蕭緒處理完軍中事務後,已經是圓月高掛了,他召人詢問,知道小傢伙還未入睡,略一沉吟,拿過外衣便朝她的院子走去。
一進門,迎接他的是一張黑臉,以及隨着主子而做出怒視的幾隻,它們認爲這就叫做同仇敵愾!
緊接着是氣勢洶洶的興師問罪。
“大冰塊,你老實交代,你是怎麼撬我牆角的!”
這一氣呼呼炸毛的樣子,讓蕭緒忍俊不禁,但他知道在這樣的情形下笑出來,於她來說無疑是火上澆油,他收斂笑意,走到她面前坐下,“說動的。”
“我不信。
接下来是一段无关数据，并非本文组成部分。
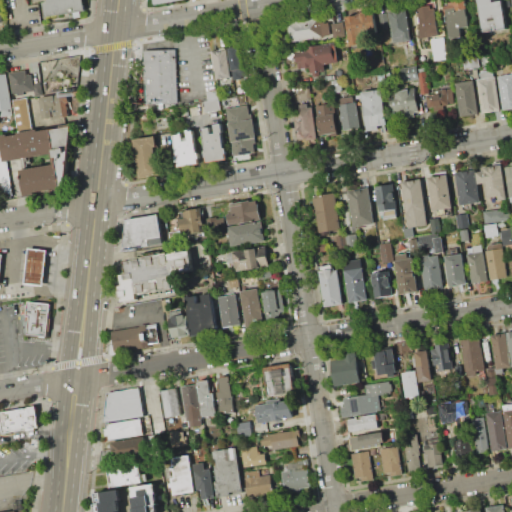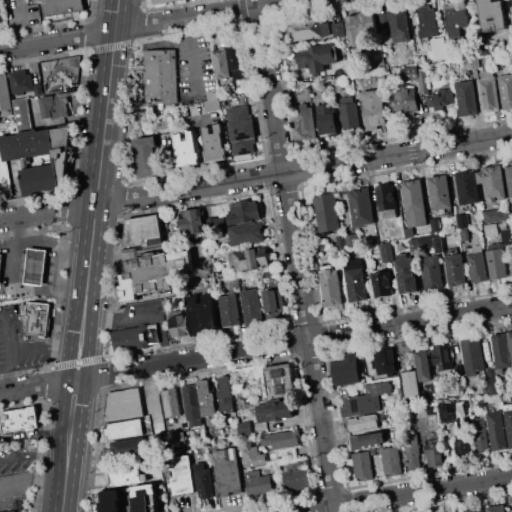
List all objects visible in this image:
building: (161, 1)
building: (161, 1)
building: (511, 3)
building: (511, 3)
building: (61, 6)
building: (264, 6)
building: (63, 7)
building: (0, 14)
building: (491, 14)
building: (492, 14)
building: (0, 16)
building: (456, 17)
building: (455, 18)
building: (382, 19)
building: (426, 21)
building: (427, 21)
road: (147, 24)
building: (359, 25)
building: (398, 25)
building: (399, 25)
building: (361, 26)
building: (306, 29)
building: (307, 29)
building: (337, 29)
building: (338, 29)
road: (17, 30)
building: (345, 42)
building: (438, 48)
building: (315, 57)
building: (318, 57)
road: (192, 58)
building: (236, 62)
building: (238, 62)
building: (221, 63)
building: (222, 63)
building: (471, 63)
building: (408, 73)
building: (159, 76)
building: (161, 76)
building: (21, 82)
building: (21, 82)
building: (423, 82)
building: (237, 88)
building: (38, 89)
building: (505, 90)
building: (506, 90)
building: (487, 91)
building: (488, 92)
building: (5, 96)
building: (4, 97)
building: (440, 97)
building: (465, 97)
building: (466, 97)
building: (211, 100)
building: (212, 101)
building: (439, 101)
building: (229, 102)
building: (404, 102)
building: (403, 103)
building: (55, 105)
building: (53, 106)
building: (373, 108)
building: (374, 109)
building: (348, 112)
building: (349, 112)
building: (21, 113)
building: (22, 113)
building: (326, 118)
building: (327, 119)
building: (304, 122)
building: (305, 122)
building: (240, 129)
building: (241, 130)
building: (213, 142)
building: (214, 143)
building: (185, 148)
building: (187, 149)
building: (41, 156)
building: (146, 156)
building: (147, 157)
building: (37, 158)
building: (509, 174)
road: (256, 177)
building: (509, 178)
building: (494, 181)
building: (492, 182)
building: (466, 186)
building: (467, 186)
building: (439, 191)
building: (440, 192)
building: (386, 200)
building: (387, 200)
building: (414, 202)
building: (415, 203)
building: (360, 206)
building: (361, 206)
building: (243, 211)
building: (244, 212)
building: (326, 212)
building: (327, 213)
building: (494, 215)
building: (496, 215)
building: (461, 220)
building: (462, 220)
building: (190, 221)
building: (192, 221)
building: (216, 221)
building: (212, 223)
building: (502, 224)
building: (435, 225)
building: (491, 229)
building: (142, 231)
building: (143, 232)
building: (419, 232)
building: (245, 233)
building: (246, 233)
building: (465, 235)
building: (506, 235)
building: (507, 235)
building: (351, 240)
building: (341, 241)
building: (439, 245)
building: (414, 246)
building: (323, 247)
building: (385, 251)
building: (386, 252)
road: (90, 256)
building: (247, 258)
building: (248, 259)
road: (296, 259)
building: (495, 260)
building: (496, 261)
building: (1, 263)
building: (476, 263)
building: (0, 266)
building: (35, 266)
building: (36, 266)
building: (478, 267)
building: (454, 269)
building: (455, 269)
building: (431, 271)
building: (432, 272)
building: (151, 273)
building: (405, 273)
building: (406, 273)
building: (153, 274)
building: (265, 274)
building: (354, 280)
building: (355, 280)
building: (234, 282)
building: (381, 283)
building: (382, 283)
building: (329, 284)
building: (331, 287)
building: (273, 302)
building: (273, 304)
building: (251, 307)
building: (253, 308)
building: (228, 310)
building: (229, 310)
building: (200, 313)
road: (147, 314)
building: (201, 315)
building: (38, 317)
building: (36, 318)
building: (178, 325)
building: (179, 325)
road: (8, 327)
building: (133, 337)
building: (134, 337)
building: (509, 341)
road: (22, 345)
road: (256, 348)
building: (502, 349)
building: (501, 350)
building: (472, 355)
building: (473, 355)
building: (441, 356)
building: (443, 356)
building: (383, 361)
building: (385, 362)
building: (422, 365)
building: (424, 365)
building: (345, 368)
building: (346, 369)
building: (279, 379)
building: (493, 380)
building: (281, 381)
building: (410, 383)
building: (411, 383)
building: (225, 394)
building: (226, 395)
building: (206, 398)
building: (365, 399)
building: (366, 400)
building: (170, 401)
building: (170, 402)
building: (197, 402)
building: (122, 404)
building: (123, 404)
building: (192, 404)
building: (273, 410)
building: (431, 410)
building: (275, 411)
building: (454, 411)
building: (19, 418)
building: (18, 419)
building: (362, 422)
building: (363, 422)
building: (508, 422)
building: (507, 423)
building: (243, 427)
building: (123, 428)
building: (244, 428)
building: (123, 429)
building: (496, 430)
building: (497, 430)
building: (479, 433)
road: (35, 434)
building: (480, 435)
building: (178, 437)
building: (279, 439)
building: (282, 439)
building: (367, 440)
building: (367, 440)
building: (124, 448)
building: (127, 448)
building: (463, 448)
building: (464, 449)
building: (412, 451)
building: (412, 451)
building: (433, 451)
building: (434, 452)
road: (34, 455)
building: (252, 456)
building: (253, 456)
building: (390, 460)
building: (391, 461)
building: (361, 465)
building: (363, 465)
building: (227, 471)
building: (228, 471)
building: (182, 474)
building: (295, 474)
building: (124, 475)
building: (127, 475)
building: (181, 475)
building: (202, 479)
building: (296, 479)
building: (205, 480)
road: (32, 482)
building: (258, 482)
building: (257, 483)
road: (405, 494)
building: (143, 498)
building: (144, 499)
building: (106, 501)
building: (107, 502)
building: (494, 508)
building: (496, 508)
building: (472, 510)
building: (473, 510)
building: (10, 511)
building: (15, 511)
”她豎眉,謹信在她身邊那麼多年,她還不瞭解他,別看他平時話語不多,一旦認定了什麼事,九頭牛都拉不回來,所以想要說動他,難於登天。
可是在一個時辰錢,他就來找她,說他願意從軍,這讓她十分的驚奇,想不通他怎麼一個下午就轉變了想法。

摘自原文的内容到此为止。